Please do not feel like you are being beat up. We are all really here to help. There is probably not a one of us who have run down a road out of worry and found nothing at the end. Most everyone here speaks from personal experience. Your questions and concerns are very valid. You are just running way ahead and need to get some answers so you know where you are headed. It is human nature to start thinking the worst and wanting to figure it out. However with Lymphoma it is almost always a must to wait for the Dr to give results. Even during my diagnosis the test were sending us all directions until we got the only thing that really matters. That is the final pathology report from a biopsy.  Even the needle biopsy looked much worse because it did not have enough info.

I hope you get a diagnosis soon and if it it Lymphoma come back and rest assured there are lots of caring people here ready and willing to help.

Sandy Ray

Anonymous user (not verified)

Have you seen the doctor yet??? I am curious to know what you have found out. I am very much like you, in that I google everything! Sometimes it has caused me unnecessary worry, but there are times it has brought me a measure of relief as well. The key is to stick to reputable sites. Regardless of whether you "google" or not, don't  wait to see your doctor! It is worth the peace of mind it gives you to know or at least to be on the path to knowing what is going on. 

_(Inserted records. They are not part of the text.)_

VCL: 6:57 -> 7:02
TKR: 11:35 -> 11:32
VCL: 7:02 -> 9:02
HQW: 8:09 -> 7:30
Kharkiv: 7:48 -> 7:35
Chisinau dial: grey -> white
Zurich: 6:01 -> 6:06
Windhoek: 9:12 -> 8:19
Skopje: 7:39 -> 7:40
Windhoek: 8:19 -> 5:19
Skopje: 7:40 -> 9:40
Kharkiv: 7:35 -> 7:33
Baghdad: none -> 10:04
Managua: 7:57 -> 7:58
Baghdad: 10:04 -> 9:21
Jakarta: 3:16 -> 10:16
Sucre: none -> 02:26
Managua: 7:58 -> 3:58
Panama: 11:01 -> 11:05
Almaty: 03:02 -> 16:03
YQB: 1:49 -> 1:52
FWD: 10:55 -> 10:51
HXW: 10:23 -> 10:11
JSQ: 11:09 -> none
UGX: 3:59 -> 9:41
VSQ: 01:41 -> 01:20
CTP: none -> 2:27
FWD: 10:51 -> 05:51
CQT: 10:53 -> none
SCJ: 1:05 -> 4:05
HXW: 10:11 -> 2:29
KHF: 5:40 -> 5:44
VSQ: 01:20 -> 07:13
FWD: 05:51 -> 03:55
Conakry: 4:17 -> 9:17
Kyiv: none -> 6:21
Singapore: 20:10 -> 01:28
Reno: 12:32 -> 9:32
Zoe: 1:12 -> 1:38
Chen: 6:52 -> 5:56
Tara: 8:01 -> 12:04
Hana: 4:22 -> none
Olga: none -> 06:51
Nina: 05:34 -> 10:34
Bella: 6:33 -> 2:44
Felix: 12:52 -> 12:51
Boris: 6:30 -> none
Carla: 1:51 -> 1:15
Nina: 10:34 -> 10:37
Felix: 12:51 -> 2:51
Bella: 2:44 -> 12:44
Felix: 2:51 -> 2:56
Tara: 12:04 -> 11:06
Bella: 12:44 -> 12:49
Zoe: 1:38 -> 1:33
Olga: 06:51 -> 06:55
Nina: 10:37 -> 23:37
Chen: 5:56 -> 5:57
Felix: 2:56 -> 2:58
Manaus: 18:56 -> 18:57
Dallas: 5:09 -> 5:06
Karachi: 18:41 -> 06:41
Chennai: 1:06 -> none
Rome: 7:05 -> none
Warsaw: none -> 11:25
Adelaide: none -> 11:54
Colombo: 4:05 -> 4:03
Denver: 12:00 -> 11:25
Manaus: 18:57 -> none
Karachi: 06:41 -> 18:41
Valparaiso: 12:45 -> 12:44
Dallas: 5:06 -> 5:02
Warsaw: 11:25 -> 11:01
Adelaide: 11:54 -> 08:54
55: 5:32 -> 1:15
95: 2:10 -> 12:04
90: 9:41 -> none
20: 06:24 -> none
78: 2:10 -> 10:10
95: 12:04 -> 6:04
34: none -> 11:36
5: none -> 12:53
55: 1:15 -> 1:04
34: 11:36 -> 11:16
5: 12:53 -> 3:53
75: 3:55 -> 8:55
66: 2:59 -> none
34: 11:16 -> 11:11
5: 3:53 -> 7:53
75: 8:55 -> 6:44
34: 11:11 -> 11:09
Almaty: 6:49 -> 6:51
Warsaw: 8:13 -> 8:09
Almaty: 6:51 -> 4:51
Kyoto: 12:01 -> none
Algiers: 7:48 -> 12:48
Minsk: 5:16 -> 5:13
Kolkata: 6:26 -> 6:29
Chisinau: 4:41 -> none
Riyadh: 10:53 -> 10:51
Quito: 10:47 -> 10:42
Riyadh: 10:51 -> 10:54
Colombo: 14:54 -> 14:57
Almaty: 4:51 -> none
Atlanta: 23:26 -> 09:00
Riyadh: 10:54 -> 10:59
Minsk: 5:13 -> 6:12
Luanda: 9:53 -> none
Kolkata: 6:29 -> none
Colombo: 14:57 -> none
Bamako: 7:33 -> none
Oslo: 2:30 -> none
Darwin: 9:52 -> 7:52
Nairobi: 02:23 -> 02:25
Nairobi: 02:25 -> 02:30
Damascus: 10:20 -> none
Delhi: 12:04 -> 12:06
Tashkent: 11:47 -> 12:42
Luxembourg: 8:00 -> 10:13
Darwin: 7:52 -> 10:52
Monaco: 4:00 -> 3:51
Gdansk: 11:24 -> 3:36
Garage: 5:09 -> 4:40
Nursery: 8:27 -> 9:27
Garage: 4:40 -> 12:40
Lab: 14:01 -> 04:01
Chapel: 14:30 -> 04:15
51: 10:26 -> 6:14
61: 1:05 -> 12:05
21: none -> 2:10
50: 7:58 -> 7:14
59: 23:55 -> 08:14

That being said, you sound like you are a planner and perhaps that helps you to cope with worry. See what the doctor says...it could very well be something completely unrelated to cancer. If it is lymphoma, don't panic! They are making great strides in treatment. And regardless of what the prognosis is, don't be afraid to ask for help and take it when offered! And if your husband isn't helpful, talk to him about what you need. Do not think of yourself as a bother! We all need help and care sometimes...you are an important part of your family, and need to think of yourself as one. Now go see that doctor! (And don't even think about moving at this point!)

Miracle3's picture
Miracle3
Posts: 17
Joined: Jul 2017

Just thought I would write. I'm also a Mississippi native.I don't have a lymphoma diagnosis, but I'm waiting on biopsy results.  Please don't take this the way it sounds, but you mentioned your son wanted you to move north. I know they are busy with kids, but when I was a kid (one of three), my parents worked AND took care of their own parents who had chronic illnesses. I would do the same for my parents and hope my children would too. Let us know what you find out.